Realizado em segredo de justiça, o julgamento não tem horário para acabar

TUDORONDONIA
Publicada em 14 de agosto de 2019 às 13:15
JULGAMENTO: médico atacado com ácido no Cemetron é ouvido por videoconferência

Ainda não há previsão para o horário de encerramento do julgamento do agente penitenciária Oziel Araújo Fernandes, acusado de jogar soda cáustica no médico Gladson Siqueira, no dia 6 de março deste ano, no estacionamento do Centro de Medicina Tropical de Rondônia (Cemetron).

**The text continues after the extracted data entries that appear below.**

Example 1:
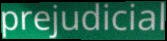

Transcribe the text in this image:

prejudicial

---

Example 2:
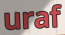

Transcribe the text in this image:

uraf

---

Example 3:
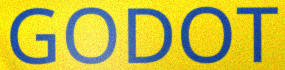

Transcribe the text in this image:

GODOT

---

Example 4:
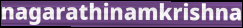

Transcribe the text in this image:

nagarathinamkrishna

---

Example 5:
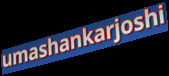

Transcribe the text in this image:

umashankarjoshi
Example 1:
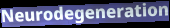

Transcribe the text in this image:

Neurodegeneration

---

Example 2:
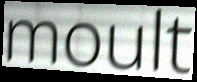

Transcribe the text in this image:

moult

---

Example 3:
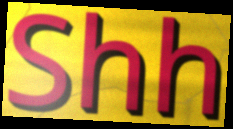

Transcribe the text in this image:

Shh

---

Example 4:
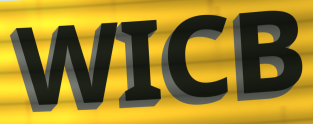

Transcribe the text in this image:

WICB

O julgamento iniciou às 9 horas no Tribunal do Júri, na capital.

Por estar em São Paulo para tratamento de saúde, o médico Gladson Siqueira foi ouvido por meio de videoconferência.

Serão ouvidas oito testemunhas – três delas indicadas pelo Ministério Público do Estado (MP-RO), uma comum ao acusado e à vitima e quatro de defesa. Já o corpo de jurados é formado por três mulheres e quatro homens.

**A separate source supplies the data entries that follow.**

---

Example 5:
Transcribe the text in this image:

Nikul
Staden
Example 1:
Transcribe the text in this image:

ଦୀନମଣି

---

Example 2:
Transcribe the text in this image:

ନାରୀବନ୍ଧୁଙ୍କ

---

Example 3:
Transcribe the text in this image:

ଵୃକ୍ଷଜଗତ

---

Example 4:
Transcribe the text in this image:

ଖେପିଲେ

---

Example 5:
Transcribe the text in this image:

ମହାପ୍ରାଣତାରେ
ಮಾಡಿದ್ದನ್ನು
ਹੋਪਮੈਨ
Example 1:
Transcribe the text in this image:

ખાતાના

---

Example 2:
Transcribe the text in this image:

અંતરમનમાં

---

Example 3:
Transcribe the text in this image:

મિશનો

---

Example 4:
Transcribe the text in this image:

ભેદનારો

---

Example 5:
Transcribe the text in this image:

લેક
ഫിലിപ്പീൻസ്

O processo corre em segredo de Justiça, por isso a imprensa não tem acesso ao local. As informações estão sendo repassadas à imprensa pela Assessoria de Comunicação do TJ.

O processo foi levado ao Tribunal do Júri porque, segundo a Ascom/TJ, a Justiça considera que se trata de um crime doloso (intencional) contra a vida.

O caso

O médico é infectologista. O crime aconteceu quando ele chegava ao seu local de trabalho, no Centro de Medicina Tropical de Rondônia (Cemetron), na capital.

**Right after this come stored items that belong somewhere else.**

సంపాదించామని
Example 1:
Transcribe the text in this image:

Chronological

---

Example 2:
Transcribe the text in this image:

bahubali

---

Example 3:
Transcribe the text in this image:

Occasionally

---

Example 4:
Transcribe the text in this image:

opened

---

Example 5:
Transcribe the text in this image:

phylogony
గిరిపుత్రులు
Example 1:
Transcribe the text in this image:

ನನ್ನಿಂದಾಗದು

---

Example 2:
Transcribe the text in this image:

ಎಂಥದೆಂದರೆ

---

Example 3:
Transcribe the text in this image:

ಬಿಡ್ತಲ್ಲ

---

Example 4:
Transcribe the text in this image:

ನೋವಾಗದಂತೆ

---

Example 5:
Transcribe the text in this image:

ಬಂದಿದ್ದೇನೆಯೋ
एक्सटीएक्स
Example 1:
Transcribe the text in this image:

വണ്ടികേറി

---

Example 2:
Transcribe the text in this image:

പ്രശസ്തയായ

Testemunhas que presenciaram o fato afirmaram que Gladson estava estacionando o seu veículo quando foi abordado pelo agente penitenciário, que parou a moto ao lado do carro, conversou rápido com o médico e em seguida lançou a soda cáustica no rosto da vítima.

Mesmo atingido pelo líquido, o médico atirou contra o agente penitenciário que foi baleado no ombro, mas conseguiu fugir. Poucas horas depois o acusado se entregou a polícia e confessou o delito.

Ele informou à polícia que o crime foi passional, pois a sua mulher estaria tendo um caso com a vítima.  O agente penitenciário declarou ainda à polícia que teria constatado o fato por meio de mensagens que o médico enviava no whastapp da sua mulher.

Transferência

 De acordo com a polícia, foi constatado que de fato ambos tiveram um caso, mas o relacionamento já havia acabado quando ocorreu o crime.

A mulher do acusado é servidora do Município e do Estado e, segundo a polícia, estava tentando transferência para o Cemetron, mas até então não tinha logrado êxito.